With the pandemic causing the cancellation of large events, weddings have no doubt been affected. But it’s not necessarily as dire as it sounds—weddings are happening, as are engagements, in a big way.
To-be-weds are finding other ways to celebrate their nuptials aside from the traditional events. So-called minimonies with just a few family members or friends are perhaps one of the biggest, most memorable trends to come of the pandemic. Others are opting to elope, tying the knot on the dates of their planned weddings, while postponing the populous bashes for a later date.
According to a survey conducted by The Knot, only 7% of couples have opted to cancel their weddings altogether—the majority of those polled have either postponed or made no changes at all. Of those not canceling their weddings, 52% said they’re planning to postpone the date until later this year, while 33% plan to push it to 2021.
However it happens, weddings are taking place—you can’t stop love. But what about engagements? It must be assumed that if a couple can get through quarantine together, they can get through anything, right?
Many of the jewelers JCK has spoken to have reported that their bridal businesses are positively booming—excellent news. But exactly how it’s flourishing has changed, as retailers and designers have had to adapt to social distancing restrictions and shoppers’ discomfort with meeting with others indoors.
Below, jewelers in the bridal business describe how they’ve changed their operations to suit the current situation and how customers are presently shopping for engagement rings and wedding bands.
“At this time, we are focusing our efforts on leveraging digital to power the discovery and education process,” says Paul Tacorian, CEO of Tacori. “In May, we launched Tacori Connect to help support the sales efforts of our authorized Tacori retail partner network by providing a personalized virtual experience for consumers who can’t physically be present at a brick-and-mortar location. In terms of sales, we are seeing a sharp increase in demand for Tacori since reopening [in May].”

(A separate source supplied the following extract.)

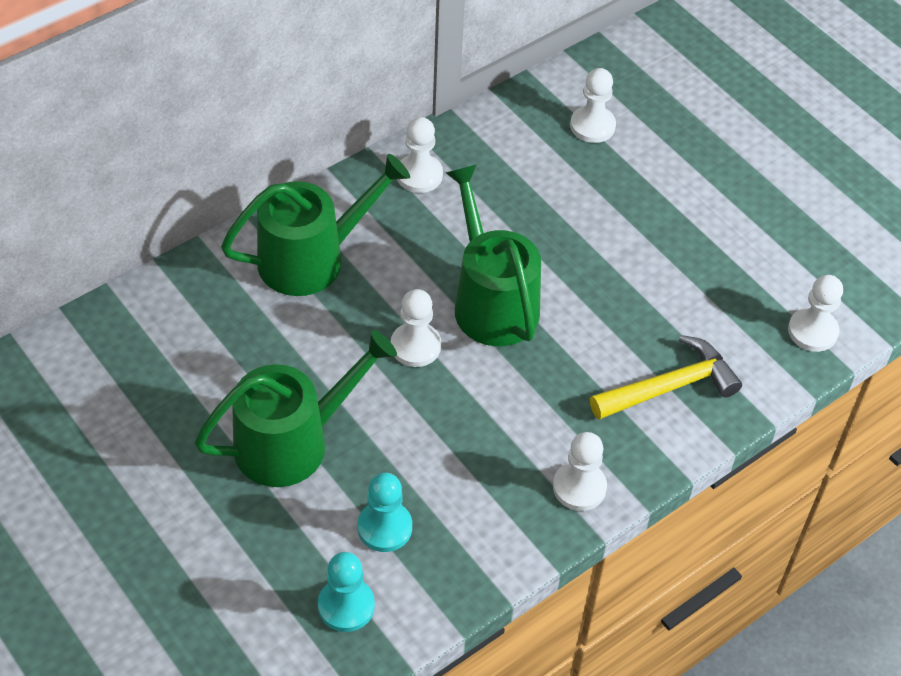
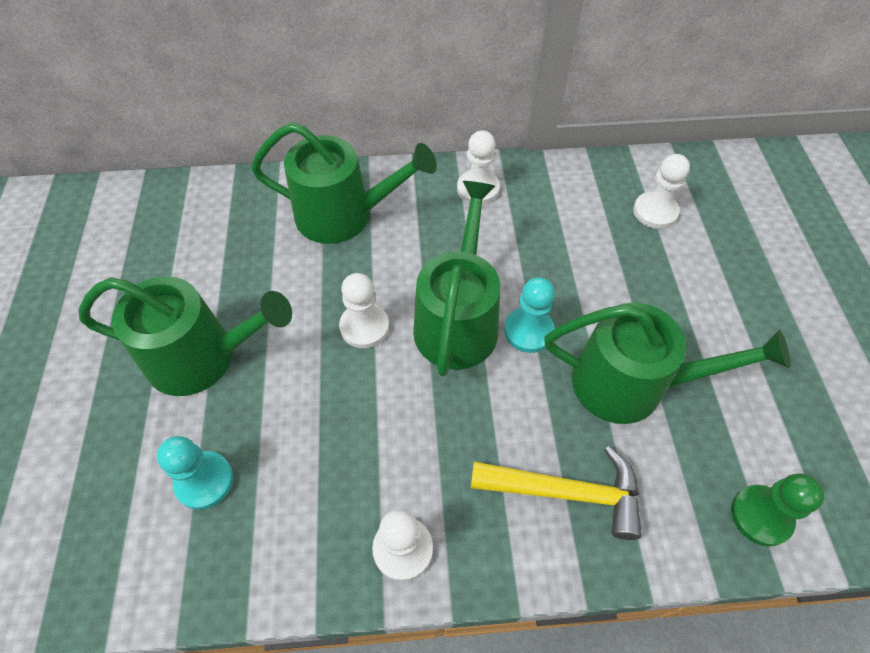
camera: 35 degrees right, 5 degrees up
turquoise pawn [318,552,375,632] -> turquoise pawn moved to [504,278,555,353]
white pawn [788,275,843,352] -> green pawn [731,473,824,546]
none -> green watering can [544,302,791,424]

“Just last week I met with a few couples virtually who are eager to press on with their engagement plans and two others who chose to get married in City Hall and secure the engagement ring after the fact,” says Lauren Curtin of Lauren Addison jewelry. “What is clear is that COVID-19 has put things into perspective, and for many that has meant that love shall not wait. The pandemic has only demanded that we get a bit more creative in how we support and serve our clientele, with virtual appointments and e-commerce platforms being crucial during these times.”
“I would argue that more people are getting engaged and that these couples are getting creative about what a wedding means,” says Jenny Crane McHugh, designer and founder of Campbell + Charlotte. “For many couples, this means a much smaller wedding now with a potentially bigger wedding down the line. For my business, this scenario has been a good thing because couples have more budget for the ring!”
“Not only are we still working with clients on wedding bands, but we had two separate couples approach us about creating a wedding band set,” says Mollie Good of Walters Faith. “Both had to postpone their weddings, which were supposed to be this summer, so instead of creating one band they each requested a pair of delicate diamond bands to flank their fiancées’ engagement rings. Each gave one band on the date they were supposed to be married, and the second band is for the future date.”
“We are still receiving requests for bespoke engagement and wedding rings, so it seems like people are still getting engaged!” says Michelle Oh of her eponymous brand. “The main thing that has changed is the way people shop and how we conduct our in-person dealings. Fortunately for us, being that we always had a strong online presence, it has not affected us too much. People are still ordering their wedding rings as normal—the uncertainty around when they can reschedule their dates only seems to spur people to want to get the rings made, as it gives them something to look forward to wearing.”
“Surprisingly, bridal is doing very well despite weddings being postponed or downsized,” says designer Shahla Karimi. “Purchases for self, graduations, push presents, etc., are down year-over-year as people seem to have less disposable income or fear of what the future may hold. In October, we will be releasing our second engagement capsule to meet the demand for bridal. We will not be releasing new fashion pieces. Gold is also up 37% since the beginning of the year. We have held steady with our pricing until now, but as a small business trying to stay afloat, we will temporarily have to raise prices on some of our gold-heavy pieces.”